Education, childcare and labour market
What is in the budget?
- €35 million in supports for higher education funding.
- Increased state pension by €5 per week.
- 30% increase in funding for the Training Networks Programme (Skillnet).
- No change to ECCE childcare scheme.
- €35.5 million for a new Single Affordable Childcare Scheme.
What does it mean for business?
The increased funding for third level (€35 million) is an important and positive development. This is a sector that has been put under huge pressures in recent years and the extra funding will go some way towards alleviating this. Total spending is 30% lower than it was in 2009 while student numbers are 21% higher. Student numbers are expected to grow even further in the next few years which will put further pressures on the system. It was also announced that a consultation would be initiated on the design of a new Exchequer-Employer investment mechanism for higher education. The risk with this proposal is that it becomes decoupled from an income contingent loan model. Given the scale of the funding requirements, a fees and loan model must form part of any overall funding solution. Ibec asked for a rebalancing of national training fund resources in favour of increased Skillnets spending and this was delivered.
The main change to childcare in Budget 2017 was the introduction of a Single Affordable Childcare Scheme which will come into effect in September 2017. The new scheme consists of two separate subsidies. The first is a means tested subsidy for children aged between six months and 15 years. Caution should be given to the means tested subsidy and it should be designed in such a way that it does not reduce the work incentives of second earners. If it is the case that where a second earner takes on a new job or extra hours ends up paying much more than they previously would have on childcare, this could actually reduce female participation.

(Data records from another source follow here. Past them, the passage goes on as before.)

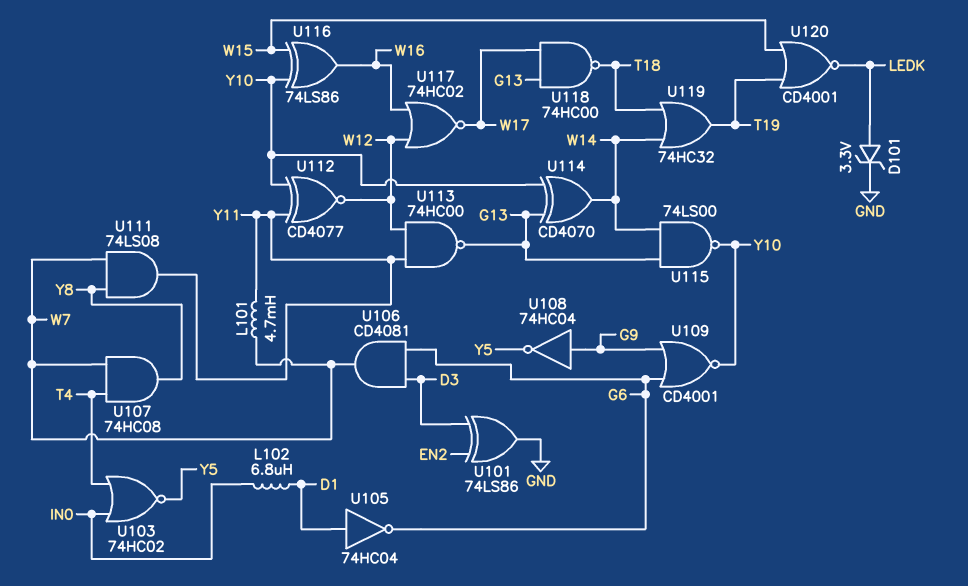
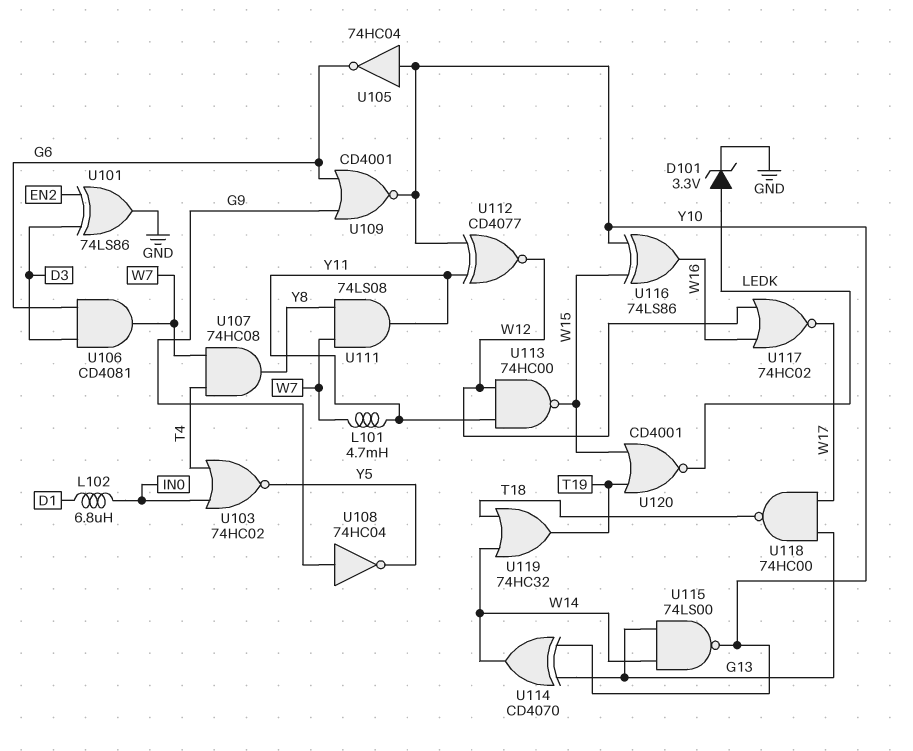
U105: NOT 74HC04 (in D1, out G6) -> NOT 74HC04 (in Y10, out G6)
U113: NAND 74HC00 (in W12, in Y11, out G13) -> NAND 74HC00 (in W12, in Y11, out W15)

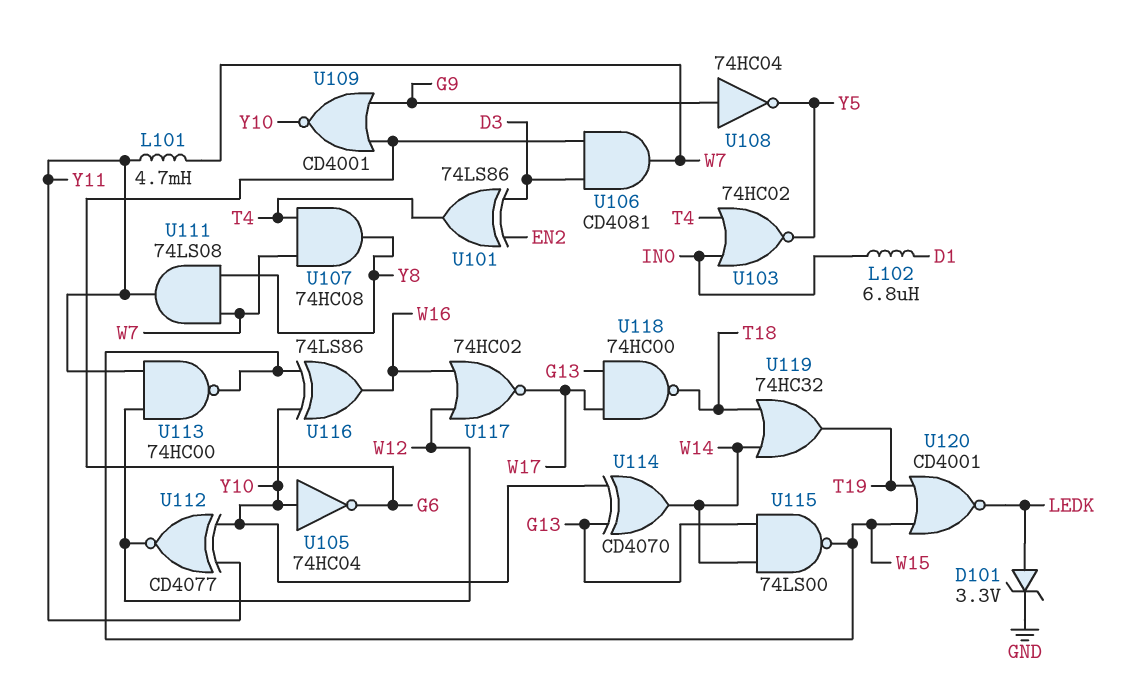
U101: XOR 74LS86 (in D3, in EN2, out GND) -> XOR 74LS86 (in D3, in EN2, out T4)
U115: NAND 74LS00 (in G13, in W14, out Y10) -> NAND 74LS00 (in G13, in W14, out W15)

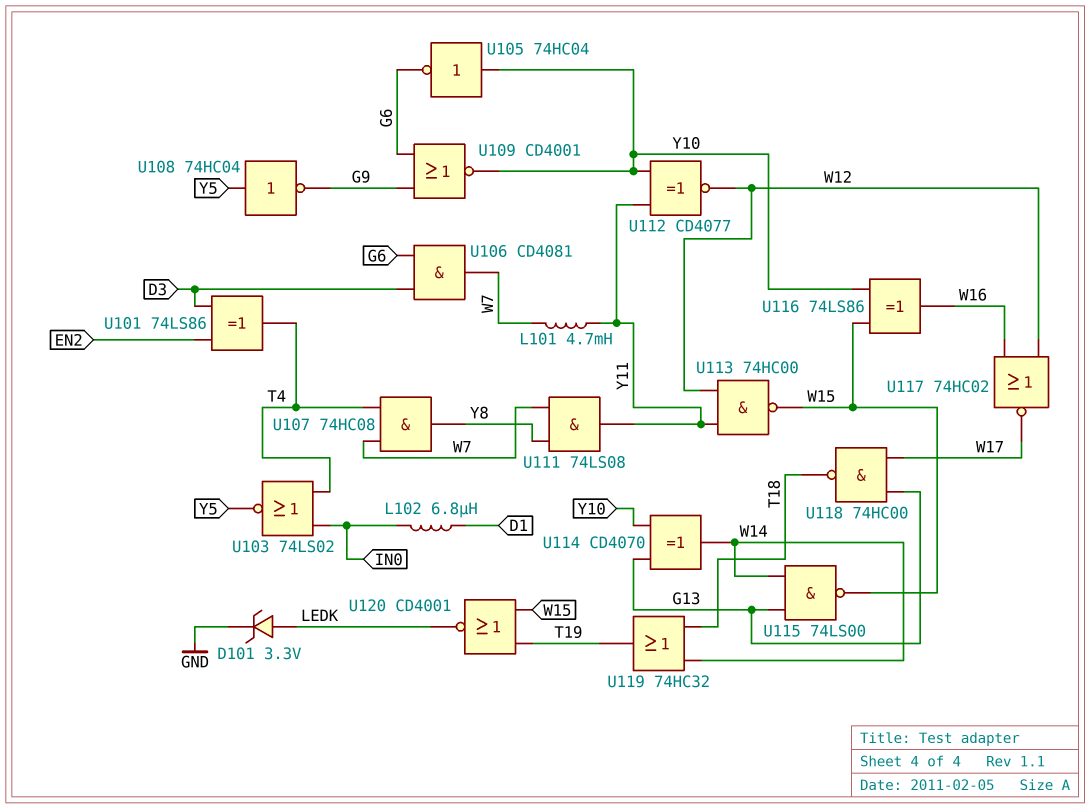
U103: NOR 74HC02 (in IN0, in T4, out Y5) -> NOR 74LS02 (in IN0, in T4, out Y5)
U108: NOT 74HC04 (in G9, out Y5) -> NOT 74HC04 (in Y5, out G9)

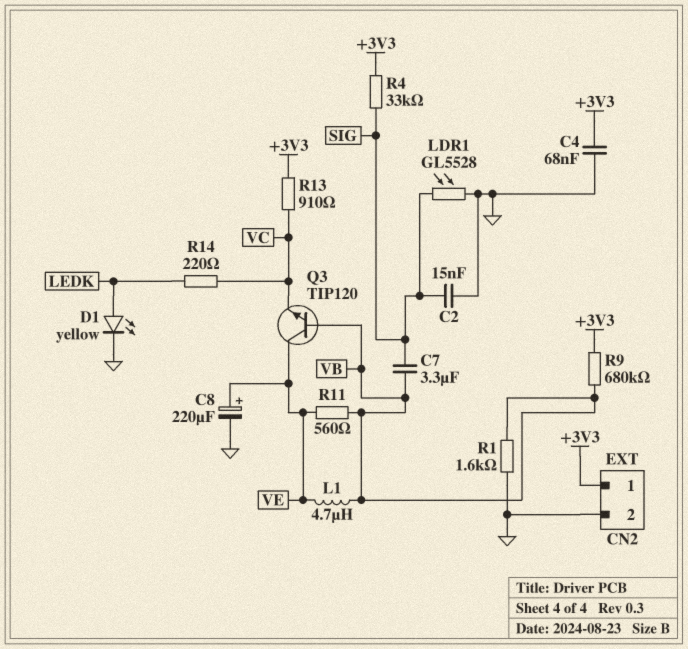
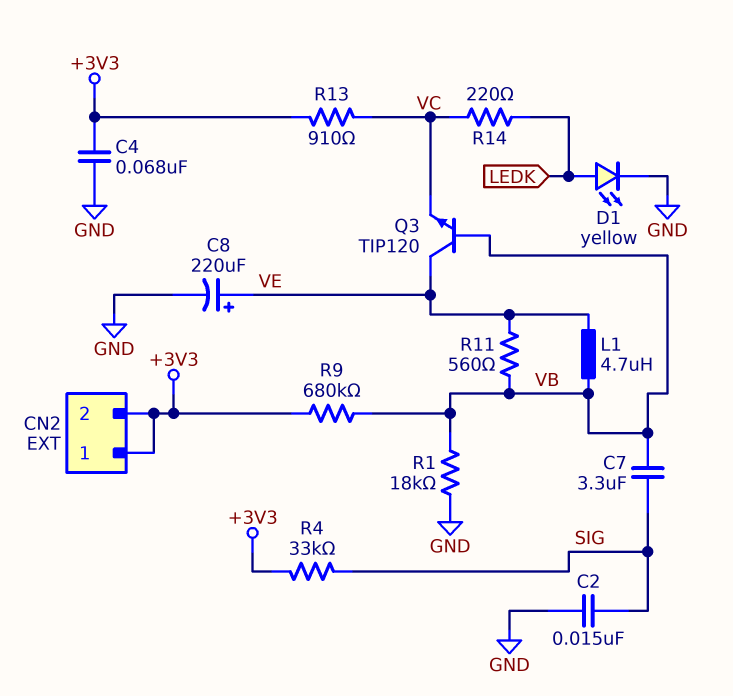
CN2 pin 2: GND -> +3V3
LDR1: GL5528 (GND, SIG) -> none
R1: 1.6k (GND, VB) -> 18k (GND, VB)

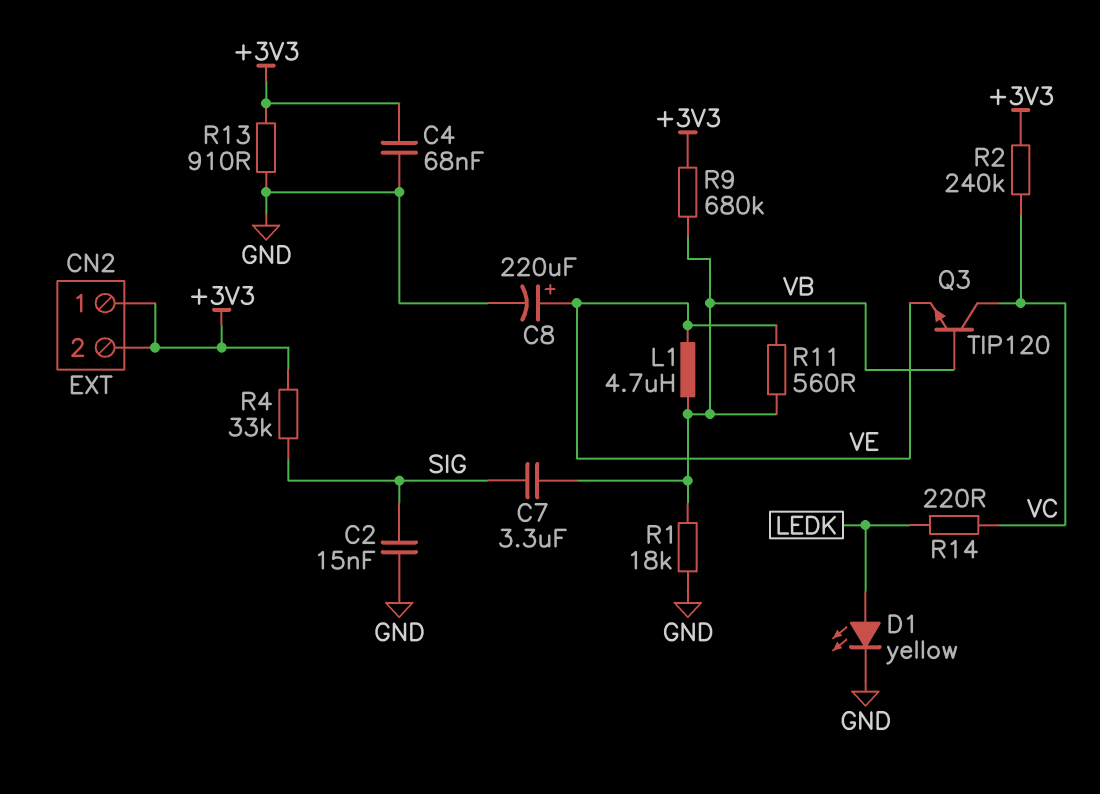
Q3: NPN TIP120 (B VB, C VE, E VC) -> NPN TIP120 (B VB, C VC, E VE)
R2: none -> 240k (+3V3, VC)
R13: 910 (+3V3, VC) -> 910 (+3V3, GND)

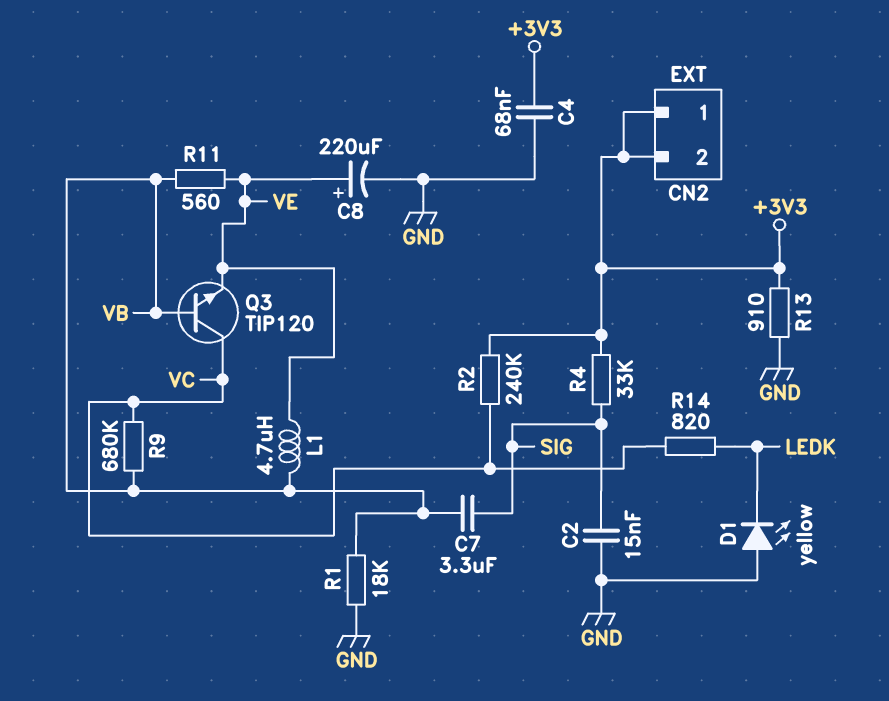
D1: LED yellow (A LEDK, K GND) -> LED yellow (A GND, K LEDK)
R9: 680k (+3V3, VB) -> 680k (VB, VC)
R14: 220 (LEDK, VC) -> 820 (LEDK, VC)

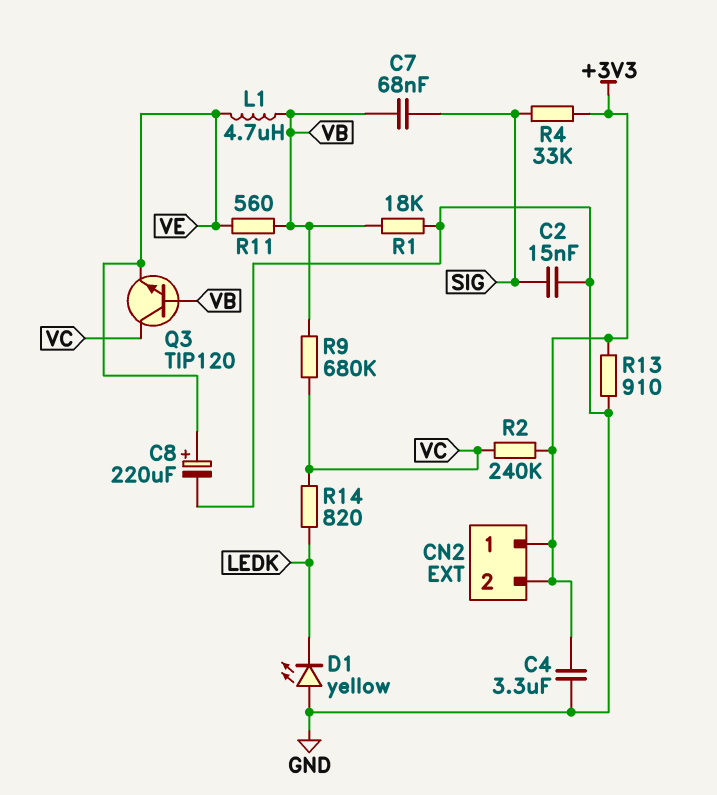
C4: 68nF (+3V3, GND) -> 3.3uF (+3V3, GND)
C7: 3.3uF (SIG, VB) -> 68nF (SIG, VB)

An additional universal subsidy will be put in place for those who are too young to qualify for ECCE (six months to three years). It is no coincidence that Ireland has one of the lowest female participation rates and one of the highest childcare costs in the EU. These new measures to address this challenge are welcome. Given that the total cost of both schemes will only be €35.5 million it is unlikely that this will bring our childcare costs down to European level norms. Ibec will campaign for this scheme to be extended in future budgets.